The study builds on a surprising effect, first observed 16 years ago. When 
cells in culture are exposed to ionizing radiation, even those not 
directly hit sustain damage to chromosomes. Apparently, the irradiated 
cells pass on a distress signal or emit some chemical that breaks the DNA 
of neighboring cells (ScienceNOW, 7 September 2005). Although this 
"bystander effect" has been observed in tissue culture and recently in 
living animals, no experiments have yet linked it to the main reason for 
concern: Bystander effects might trigger cancer. Some scientists even 
suspect the opposite--that the bystander responses could protect against 
the disease by killing damaged cells. 
Now it seems that the cancer risk is real. Radiation oncologist Anna Saran 
at the Italian National Agency for New Technologies, Energy and the 
Environment in Rome and colleagues studied mice with a mutation in a gene 
called Patched that makes them susceptible to brain tumors early in life. 

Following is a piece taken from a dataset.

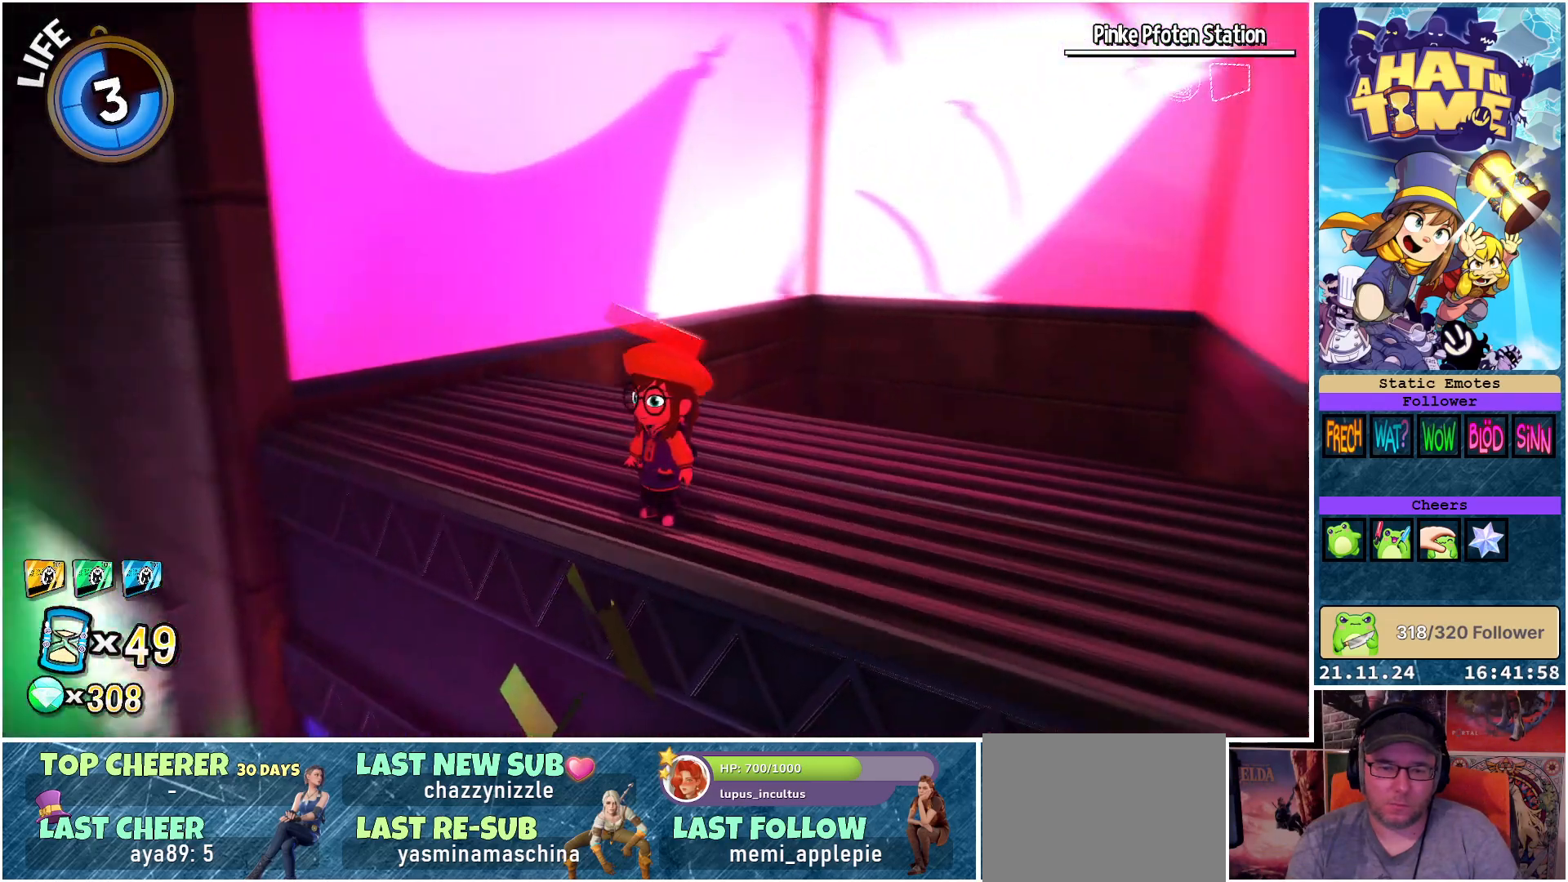
{"buttons": [], "left_stick": "right", "right_stick": "right", "events": [[300, "left_stick", "right"]]}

They placed newborn mice in lead shields that protected their heads and 
upper bodies, then zapped them with high-dose x-rays, or about 12,000 
times the dose of a dental or chest x-ray. The scientists found that the 
cerebellums of these animals had higher than normal amounts of DNA damage 
and apoptosis, or programmed cell death. By 40 weeks of age, 39% of the 
shielded mice had developed brain tumors. That's a lot considering that 
the rate was 62% in Patched mice that were irradiated all over, including 
their heads. Patched mice that weren't irradiated did not develop brain 
cancer. 
When the team injected the shielded mice with a chemical that blocks 
cell-to-cell communication before irradiating them, they detected no DNA 
breaks and the amount of apoptosis decreased more than threefold. Even 
though the irradiated tissues are far away from the brain, they are 
connected by neurons that could be passing on bystander signals, Saran 
says. The results appear online this week in the Proceedings of the 
National Academy of Sciences. 
"This is a milestone paper," says Columbia University radiation physicist 
David Brenner. He suggests that current estimates of cancer risk from low 
doses of radiation--say, from naturally occurring radon and diagnostic 
tests--may underestimate the danger by failing to take into account 
bystander effects. To learn more, however, the mouse work should be 
repeated with lower doses of radiation, Saran says.